Objective: To describe the demographic and health-related factors related to excessive daytime sleepiness. To estimate the risk of mortality associated with excessive daytime sleepiness independent of nightime sleep problems and other factors that limit survival.
Design: Four-year prospective cohort study with annual interviews.
Setting: One urban and four rural counties in north-central North Carolina.
Participants: Adults 65 years and older (n = 3962) living in the community.
Main outcome measures: Excessive daytime sleepiness was measured as, "How often do you get so sleepy during the day or evening that you have to take a nap?" Mortality was based on continuous surveillance of the population by field investigators and abstraction of death certificates.
Results: Point prevalence of excessive daytime sleepiness in this population was 25.2%. Frequent daytime nappers were more likely than infrequent nappers to report nighttime sleep complaints and were more likely to be male and urban-dwellers, to report more depressive symptoms, more limited physical activity, and more functional impairment, and were more likely to be overweight. Of the frequent nappers, 23.9% died, compared with 15.4% of infrequent nappers. In an adjusted Cox proportional hazard model, the 4-year mortality rate was accelerated 1.73 times among older people who nap most of the time and make two or more errors on a cognitive status examination.

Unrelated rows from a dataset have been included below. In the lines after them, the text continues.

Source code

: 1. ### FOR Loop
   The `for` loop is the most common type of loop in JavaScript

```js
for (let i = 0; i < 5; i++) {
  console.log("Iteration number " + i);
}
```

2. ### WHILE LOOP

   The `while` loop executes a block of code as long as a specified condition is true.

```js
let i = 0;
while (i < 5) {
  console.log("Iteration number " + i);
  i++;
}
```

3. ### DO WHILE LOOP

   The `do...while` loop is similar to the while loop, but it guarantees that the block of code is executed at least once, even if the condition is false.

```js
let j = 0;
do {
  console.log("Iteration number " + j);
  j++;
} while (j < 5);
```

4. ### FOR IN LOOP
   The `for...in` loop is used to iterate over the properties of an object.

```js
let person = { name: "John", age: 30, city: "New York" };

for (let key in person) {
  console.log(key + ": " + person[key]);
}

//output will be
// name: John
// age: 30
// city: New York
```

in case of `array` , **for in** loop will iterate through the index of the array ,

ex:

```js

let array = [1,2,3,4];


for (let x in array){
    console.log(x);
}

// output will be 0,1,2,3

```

Conclusion: Excessive napping is associated with impaired sleep hygiene as well as with a broad range of activity-related health deficits among community-dwelling older adults. Frequent napping was associated with impaired sleep hygiene, male gender, urban-dwelling, depressive symptoms, physical activity deficits, functional impairment, and excess weight. Mortality risk was elevated selectively among the most cognitively impaired subjects.